The Sundowners
- First US edition
- Author: Jon Cleary
- Language: English
- Publisher: Scribner (US) Werner Laurie (UK)
- Publication date: 1952
- Publication place: Australia

= The Sundowners (novel) =

1952 book by Jon Cleary

The Sundowners is a 1952 novel by Australian writer Jon Cleary.

==Plot==
The story is set in the Australian Outback during the 1920s and deals with one year in the life of the Carmody family. Paddy Carmody, Australian-born son of Irish migrants, is an itinerant worker, travelling the country with his wife Ida and son Sean in a horse-drawn wagon. Whilst Ida longs to settle in a place of their own, Paddy is unwilling to abandon his way of life and continues to pick up work where he can. He takes cattle-droving jobs and also sheep-shearing – which he doesn't like, but pays well.

At one point, he joins a shearing team with Sean as tarboy and Ida as the shearers' cook.

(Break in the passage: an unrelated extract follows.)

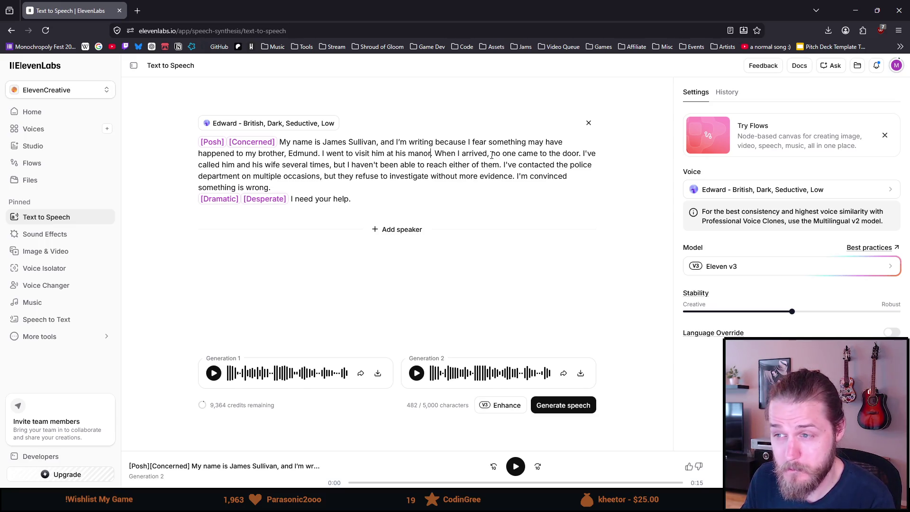
drag(490, 153, 431, 154)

They meet various colourful outback characters, ranging from prosperous graziers to drunks, including Rupert Venneker, a well-educated Englishman in self-imposed exile.

Along the way Sean develops from boy into young man, Venneker marries and settles in a small town, and the Carmodys continue on their way.

==Background==
The book was based on stories Cleary had been told by his father, who ran away to Queensland when he was a teenager. Additional research was provided by C. E. W. Bean's On the Wool Track. Cleary wrote the novel in long-hand during the evenings after work while he was living in New York working as a journalist, with the manuscript typed out by his wife Joy.

==Adaptations==
The novel was a great success, eventually selling over three million copies, and was well reviewed overseas. It was his second book to be published in the USA.

It was adapted for Australian radio in 1953 (with Rod Taylor playing Paddy), and film rights were purchased by the American producer Joseph Kaufman, then in Australia to make Long John Silver (1954). Kaufman commissioned a script from Australian author Kay Keavney. No movie resulted, but the rights then transferred to Fred Zinneman who directed a film version in 1960. Stills from this film were used in a 1961 adaptation for the TV series Telestory, where the novel was read by actor Leonard Teale.

The character of Sean Carmody later appeared in Cleary's novel The City of Fading Light.